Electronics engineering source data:

☆ ☆ ☆ ☆ ☆ ☆ ☆

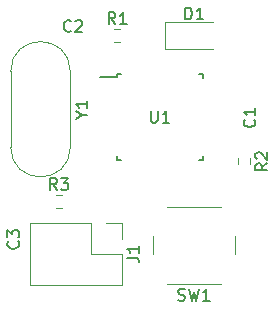
<source format=gbr>
%TF.GenerationSoftware,KiCad,Pcbnew,6.0.11+dfsg-1~bpo11+1*%
%TF.CreationDate,2023-08-17T01:34:46-07:00*%
%TF.ProjectId,electrical_intro_project,656c6563-7472-4696-9361-6c5f696e7472,rev?*%
%TF.SameCoordinates,Original*%
%TF.FileFunction,Legend,Top*%
%TF.FilePolarity,Positive*%
%FSLAX46Y46*%
G04 Gerber Fmt 4.6, Leading zero omitted, Abs format (unit mm)*
G04 Created by KiCad (PCBNEW 6.0.11+dfsg-1~bpo11+1) date 2023-08-17 01:34:46*
%MOMM*%
%LPD*%
G01*
G04 APERTURE LIST*
%ADD10C,0.150000*%
%ADD11C,0.120000*%
G04 APERTURE END LIST*
D10*
%TO.C,Y1*%
X120751190Y-103466190D02*
X121227380Y-103466190D01*
X120227380Y-103799523D02*
X120751190Y-103466190D01*
X120227380Y-103132857D01*
X121227380Y-102275714D02*
X121227380Y-102847142D01*
X121227380Y-102561428D02*
X120227380Y-102561428D01*
X120370238Y-102656666D01*
X120465476Y-102751904D01*
X120513095Y-102847142D01*
%TO.C,U1*%
X126588095Y-103122380D02*
X126588095Y-103931904D01*
X126635714Y-104027142D01*
X126683333Y-104074761D01*
X126778571Y-104122380D01*
X126969047Y-104122380D01*
X127064285Y-104074761D01*
X127111904Y-104027142D01*
X127159523Y-103931904D01*
X127159523Y-103122380D01*
X128159523Y-104122380D02*
X127588095Y-104122380D01*
X127873809Y-104122380D02*
X127873809Y-103122380D01*
X127778571Y-103265238D01*
X127683333Y-103360476D01*
X127588095Y-103408095D01*
%TO.C,SW1*%
X128916666Y-119154761D02*
X129059523Y-119202380D01*
X129297619Y-119202380D01*
X129392857Y-119154761D01*
X129440476Y-119107142D01*
X129488095Y-119011904D01*
X129488095Y-118916666D01*
X129440476Y-118821428D01*
X129392857Y-118773809D01*
X129297619Y-118726190D01*
X129107142Y-118678571D01*
X129011904Y-118630952D01*
X128964285Y-118583333D01*
X128916666Y-118488095D01*
X128916666Y-118392857D01*
X128964285Y-118297619D01*
X129011904Y-118250000D01*
X129107142Y-118202380D01*
X129345238Y-118202380D01*
X129488095Y-118250000D01*
X129821428Y-118202380D02*
X130059523Y-119202380D01*
X130250000Y-118488095D01*
X130440476Y-119202380D01*
X130678571Y-118202380D01*
X131583333Y-119202380D02*
X131011904Y-119202380D01*
X131297619Y-119202380D02*
X131297619Y-118202380D01*
X131202380Y-118345238D01*
X131107142Y-118440476D01*
X131011904Y-118488095D01*
%TO.C,R3*%
X118633333Y-109822380D02*
X118300000Y-109346190D01*
X118061904Y-109822380D02*
X118061904Y-108822380D01*
X118442857Y-108822380D01*
X118538095Y-108870000D01*
X118585714Y-108917619D01*
X118633333Y-109012857D01*
X118633333Y-109155714D01*
X118585714Y-109250952D01*
X118538095Y-109298571D01*
X118442857Y-109346190D01*
X118061904Y-109346190D01*
X118966666Y-108822380D02*
X119585714Y-108822380D01*
X119252380Y-109203333D01*
X119395238Y-109203333D01*
X119490476Y-109250952D01*
X119538095Y-109298571D01*
X119585714Y-109393809D01*
X119585714Y-109631904D01*
X119538095Y-109727142D01*
X119490476Y-109774761D01*
X119395238Y-109822380D01*
X119109523Y-109822380D01*
X119014285Y-109774761D01*
X118966666Y-109727142D01*
%TO.C,R2*%
X136452380Y-107579166D02*
X135976190Y-107912500D01*
X136452380Y-108150595D02*
X135452380Y-108150595D01*
X135452380Y-107769642D01*
X135500000Y-107674404D01*
X135547619Y-107626785D01*
X135642857Y-107579166D01*
X135785714Y-107579166D01*
X135880952Y-107626785D01*
X135928571Y-107674404D01*
X135976190Y-107769642D01*
X135976190Y-108150595D01*
X135547619Y-107198214D02*
X135500000Y-107150595D01*
X135452380Y-107055357D01*
X135452380Y-106817261D01*
X135500000Y-106722023D01*
X135547619Y-106674404D01*
X135642857Y-106626785D01*
X135738095Y-106626785D01*
X135880952Y-106674404D01*
X136452380Y-107245833D01*
X136452380Y-106626785D01*
%TO.C,R1*%
X123583333Y-95772380D02*
X123250000Y-95296190D01*
X123011904Y-95772380D02*
X123011904Y-94772380D01*
X123392857Y-94772380D01*
X123488095Y-94820000D01*
X123535714Y-94867619D01*
X123583333Y-94962857D01*
X123583333Y-95105714D01*
X123535714Y-95200952D01*
X123488095Y-95248571D01*
X123392857Y-95296190D01*
X123011904Y-95296190D01*
X124535714Y-95772380D02*
X123964285Y-95772380D01*
X124250000Y-95772380D02*
X124250000Y-94772380D01*
X124154761Y-94915238D01*
X124059523Y-95010476D01*
X123964285Y-95058095D01*
%TO.C,J1*%
X124572380Y-115563333D02*
X125286666Y-115563333D01*
X125429523Y-115610952D01*
X125524761Y-115706190D01*
X125572380Y-115849047D01*
X125572380Y-115944285D01*
X125572380Y-114563333D02*
X125572380Y-115134761D01*
X125572380Y-114849047D02*
X124572380Y-114849047D01*
X124715238Y-114944285D01*
X124810476Y-115039523D01*
X124858095Y-115134761D01*
%TO.C,D1*%
X129511904Y-95382380D02*
X129511904Y-94382380D01*
X129750000Y-94382380D01*
X129892857Y-94430000D01*
X129988095Y-94525238D01*
X130035714Y-94620476D01*
X130083333Y-94810952D01*
X130083333Y-94953809D01*
X130035714Y-95144285D01*
X129988095Y-95239523D01*
X129892857Y-95334761D01*
X129750000Y-95382380D01*
X129511904Y-95382380D01*
X131035714Y-95382380D02*
X130464285Y-95382380D01*
X130750000Y-95382380D02*
X130750000Y-94382380D01*
X130654761Y-94525238D01*
X130559523Y-94620476D01*
X130464285Y-94668095D01*
%TO.C,C3*%
X115357142Y-114166666D02*
X115404761Y-114214285D01*
X115452380Y-114357142D01*
X115452380Y-114452380D01*
X115404761Y-114595238D01*
X115309523Y-114690476D01*
X115214285Y-114738095D01*
X115023809Y-114785714D01*
X114880952Y-114785714D01*
X114690476Y-114738095D01*
X114595238Y-114690476D01*
X114500000Y-114595238D01*
X114452380Y-114452380D01*
X114452380Y-114357142D01*
X114500000Y-114214285D01*
X114547619Y-114166666D01*
X114452380Y-113833333D02*
X114452380Y-113214285D01*
X114833333Y-113547619D01*
X114833333Y-113404761D01*
X114880952Y-113309523D01*
X114928571Y-113261904D01*
X115023809Y-113214285D01*
X115261904Y-113214285D01*
X115357142Y-113261904D01*
X115404761Y-113309523D01*
X115452380Y-113404761D01*
X115452380Y-113690476D01*
X115404761Y-113785714D01*
X115357142Y-113833333D01*
%TO.C,C2*%
X119833333Y-96357142D02*
X119785714Y-96404761D01*
X119642857Y-96452380D01*
X119547619Y-96452380D01*
X119404761Y-96404761D01*
X119309523Y-96309523D01*
X119261904Y-96214285D01*
X119214285Y-96023809D01*
X119214285Y-95880952D01*
X119261904Y-95690476D01*
X119309523Y-95595238D01*
X119404761Y-95500000D01*
X119547619Y-95452380D01*
X119642857Y-95452380D01*
X119785714Y-95500000D01*
X119833333Y-95547619D01*
X120214285Y-95547619D02*
X120261904Y-95500000D01*
X120357142Y-95452380D01*
X120595238Y-95452380D01*
X120690476Y-95500000D01*
X120738095Y-95547619D01*
X120785714Y-95642857D01*
X120785714Y-95738095D01*
X120738095Y-95880952D01*
X120166666Y-96452380D01*
X120785714Y-96452380D01*
%TO.C,C1*%
X135357142Y-103866666D02*
X135404761Y-103914285D01*
X135452380Y-104057142D01*
X135452380Y-104152380D01*
X135404761Y-104295238D01*
X135309523Y-104390476D01*
X135214285Y-104438095D01*
X135023809Y-104485714D01*
X134880952Y-104485714D01*
X134690476Y-104438095D01*
X134595238Y-104390476D01*
X134500000Y-104295238D01*
X134452380Y-104152380D01*
X134452380Y-104057142D01*
X134500000Y-103914285D01*
X134547619Y-103866666D01*
X135452380Y-102914285D02*
X135452380Y-103485714D01*
X135452380Y-103200000D02*
X134452380Y-103200000D01*
X134595238Y-103295238D01*
X134690476Y-103390476D01*
X134738095Y-103485714D01*
D11*
%TO.C,Y1*%
X114725000Y-106190000D02*
G75*
G03*
X119775000Y-106190000I2525000J0D01*
G01*
X119775000Y-99790000D02*
G75*
G03*
X114725000Y-99790000I-2525000J0D01*
G01*
X114725000Y-99790000D02*
X114725000Y-106190000D01*
X119775000Y-99790000D02*
X119775000Y-106190000D01*
D10*
%TO.C,U1*%
X123725000Y-100270000D02*
X122300000Y-100270000D01*
X123725000Y-107295000D02*
X123725000Y-106970000D01*
X130975000Y-107295000D02*
X130650000Y-107295000D01*
X130975000Y-107295000D02*
X130975000Y-106970000D01*
X130975000Y-100045000D02*
X130975000Y-100370000D01*
X130975000Y-100045000D02*
X130650000Y-100045000D01*
X123725000Y-100045000D02*
X124050000Y-100045000D01*
X123725000Y-100045000D02*
X123725000Y-100270000D01*
X123725000Y-107295000D02*
X124050000Y-107295000D01*
D11*
%TO.C,SW1*%
X128000000Y-117750000D02*
X132500000Y-117750000D01*
X133750000Y-115250000D02*
X133750000Y-113750000D01*
X126750000Y-113750000D02*
X126750000Y-115250000D01*
X132500000Y-111250000D02*
X128000000Y-111250000D01*
%TO.C,R3*%
X118545276Y-110277500D02*
X119054724Y-110277500D01*
X118545276Y-111322500D02*
X119054724Y-111322500D01*
%TO.C,R2*%
X133977500Y-107667224D02*
X133977500Y-107157776D01*
X135022500Y-107667224D02*
X135022500Y-107157776D01*
%TO.C,R1*%
X123495276Y-96227500D02*
X124004724Y-96227500D01*
X123495276Y-97272500D02*
X124004724Y-97272500D01*
%TO.C,J1*%
X121520000Y-115230000D02*
X124120000Y-115230000D01*
X116380000Y-112630000D02*
X116380000Y-117830000D01*
X124120000Y-117830000D02*
X116380000Y-117830000D01*
X124120000Y-112630000D02*
X124120000Y-113960000D01*
X121520000Y-112630000D02*
X116380000Y-112630000D01*
X121520000Y-112630000D02*
X121520000Y-115230000D01*
X122790000Y-112630000D02*
X124120000Y-112630000D01*
X124120000Y-115230000D02*
X124120000Y-117830000D01*
%TO.C,D1*%
X127790000Y-97885000D02*
X131850000Y-97885000D01*
X127790000Y-95615000D02*
X127790000Y-97885000D01*
X131850000Y-95615000D02*
X127790000Y-95615000D01*
%TD*%
M02*

</source>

☆ ☆ ☆ ☆ ☆ ☆ ☆

▶ **WHAT TO DO**: Among the records, find the lines that contain "LIST" and copy each of them.

▶ **OUTPUT BELOW**:
G04 APERTURE LIST*
G04 APERTURE END LIST*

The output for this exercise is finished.